Copyrighted by Lorna Tedder. Originally published in Third Degree of Separation.
Being alone has never really been a big problem for me, but then I’m technically an introvert. I draw strength from within, not from without. It doesn’t mean I don’t like people; I just don’t need them like others sometimes do.
In fact, I tend to overdose if I’m constantly with other people. I need my solitude.
Most people think of a particular friend of mine as an extrovert because she’s so assertive and you never have to ask her to speak up. Her voice carries and demands authority. She’s charismatic and people flock to her. But she’s much more an introvert than extrovert. She draws on internal resources, and that’s the difference.
She and I discovered this on trips to writers’ conferences years ago. At a five-day conference, we’d both be great for the first three days. By the third night, we’d be hiding in our room, chatting until 3:00 in the morning and she’d be up again by 6:00, but away from the frenzy of the crowd. By the latter half of the conference, we’d be dipping in and out of the fray and retreating frequently to our room.
We used to stay in a room with four roommates to save money, but we’ve found that we really need a refuge in some of the more frenetic conferences and conventions. And it seriously has nothing to do with the male cover models wearing fake feather angel wings and loin cloths while fretting about their curling-ironed hair. We just need a little solitude with so many people around and under foot.
The subject of solitude seems to be a hot button for all my women friends in their late 30’s to early 50’s. Some can’t wait for their mates to go away on business trips. Others are scraping their husbands off of them because they need desperately to breathe. A few others say they and their long-term partners take mini-vacations from each other and it helps to make their marriages stronger because it gives them a chance to pursue their own interests and become even more interesting as individuals.
It’s funny how many women who have been married for twenty years absolutely love their time alone and treasure it. I do know the feeling. It’s me time.
Then again, as an acquaintance puts it, after years of solitude, it can no longer feel great but instead a lot like loneliness. I don’t know. I’m not at that point yet.

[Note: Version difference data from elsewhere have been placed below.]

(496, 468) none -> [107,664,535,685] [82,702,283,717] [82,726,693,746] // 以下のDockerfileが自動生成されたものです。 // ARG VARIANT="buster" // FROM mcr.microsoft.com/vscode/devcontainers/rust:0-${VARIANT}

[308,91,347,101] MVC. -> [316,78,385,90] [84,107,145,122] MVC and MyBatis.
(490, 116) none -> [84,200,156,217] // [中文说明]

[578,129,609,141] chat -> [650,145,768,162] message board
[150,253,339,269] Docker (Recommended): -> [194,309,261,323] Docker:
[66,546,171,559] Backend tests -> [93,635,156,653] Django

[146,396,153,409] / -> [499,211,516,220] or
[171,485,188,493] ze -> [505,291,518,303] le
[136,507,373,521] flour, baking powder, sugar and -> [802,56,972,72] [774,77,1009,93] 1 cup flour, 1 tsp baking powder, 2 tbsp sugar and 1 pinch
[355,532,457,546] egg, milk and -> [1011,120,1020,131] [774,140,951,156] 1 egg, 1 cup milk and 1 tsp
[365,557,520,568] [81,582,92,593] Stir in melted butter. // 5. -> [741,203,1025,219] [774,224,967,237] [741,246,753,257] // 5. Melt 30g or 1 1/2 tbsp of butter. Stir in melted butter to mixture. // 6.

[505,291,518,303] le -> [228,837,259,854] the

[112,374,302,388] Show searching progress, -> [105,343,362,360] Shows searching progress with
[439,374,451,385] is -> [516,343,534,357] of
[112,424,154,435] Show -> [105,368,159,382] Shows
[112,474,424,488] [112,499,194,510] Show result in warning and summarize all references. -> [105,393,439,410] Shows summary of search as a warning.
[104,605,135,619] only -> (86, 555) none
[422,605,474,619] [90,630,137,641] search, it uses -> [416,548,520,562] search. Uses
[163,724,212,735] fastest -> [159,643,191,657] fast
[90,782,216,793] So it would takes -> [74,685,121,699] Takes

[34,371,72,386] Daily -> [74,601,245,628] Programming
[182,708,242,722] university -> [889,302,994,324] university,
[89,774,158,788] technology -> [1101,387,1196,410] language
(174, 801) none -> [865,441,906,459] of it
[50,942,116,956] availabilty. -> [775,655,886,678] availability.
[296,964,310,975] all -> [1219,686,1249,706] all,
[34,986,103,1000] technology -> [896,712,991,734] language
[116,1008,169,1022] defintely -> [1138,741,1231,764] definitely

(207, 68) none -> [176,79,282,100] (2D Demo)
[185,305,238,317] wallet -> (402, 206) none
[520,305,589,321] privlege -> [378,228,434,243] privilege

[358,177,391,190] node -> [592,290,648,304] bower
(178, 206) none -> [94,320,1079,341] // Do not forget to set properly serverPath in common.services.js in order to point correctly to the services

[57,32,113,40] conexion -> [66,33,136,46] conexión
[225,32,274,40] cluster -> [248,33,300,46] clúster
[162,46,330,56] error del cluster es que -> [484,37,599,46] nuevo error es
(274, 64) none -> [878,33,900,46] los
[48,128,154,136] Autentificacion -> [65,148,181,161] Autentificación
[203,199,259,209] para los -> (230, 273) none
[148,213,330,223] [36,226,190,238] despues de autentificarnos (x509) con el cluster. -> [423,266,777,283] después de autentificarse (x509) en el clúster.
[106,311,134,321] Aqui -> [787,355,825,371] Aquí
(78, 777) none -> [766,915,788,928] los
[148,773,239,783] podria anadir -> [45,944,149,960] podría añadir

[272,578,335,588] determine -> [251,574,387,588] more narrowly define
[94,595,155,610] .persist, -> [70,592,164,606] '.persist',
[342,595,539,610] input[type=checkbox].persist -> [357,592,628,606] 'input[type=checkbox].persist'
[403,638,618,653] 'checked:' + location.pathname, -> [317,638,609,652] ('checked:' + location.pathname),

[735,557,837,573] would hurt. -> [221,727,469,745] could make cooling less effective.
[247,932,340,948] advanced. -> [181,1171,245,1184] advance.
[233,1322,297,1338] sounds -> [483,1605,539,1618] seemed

For me, it feels really good knowing that I’m okay by myself and can take care of myself and my girls, and I really en- joy that sense of independence. I hope that if I ever take an- other partner in my life that I can maintain the freedom and individuality and balance the closeness with independence. Other- wise, I think I’d rather not have the partner.
But I’ve been on my own for a year and a half now and hey, it feels pretty good knowing I haven’t imploded.
But then, I think it does help that I’m an introvert, and a very busy one at that.
Some people think that introversion is equivalent to shyness. It isn’t. It’s simply a matter of where you draw your strength. For example, I’m an introvert and Shannon is an extrovert.
“I can’t imagine being put in solitary confinement,” she tells me. “I have to have people. Solitary confinement would kill me.”
“Not me. I do okay with solitude.” Then I smile. “As long as I have a pencil and paper. Not being able to write would kill me.”
“Argh! Not me,” Shannon declares. “I’d probably stab myself through the heart with the pencil because I wouldn’t be able to stand being alone.”
And that’s the difference in an introvert…and an extrovert.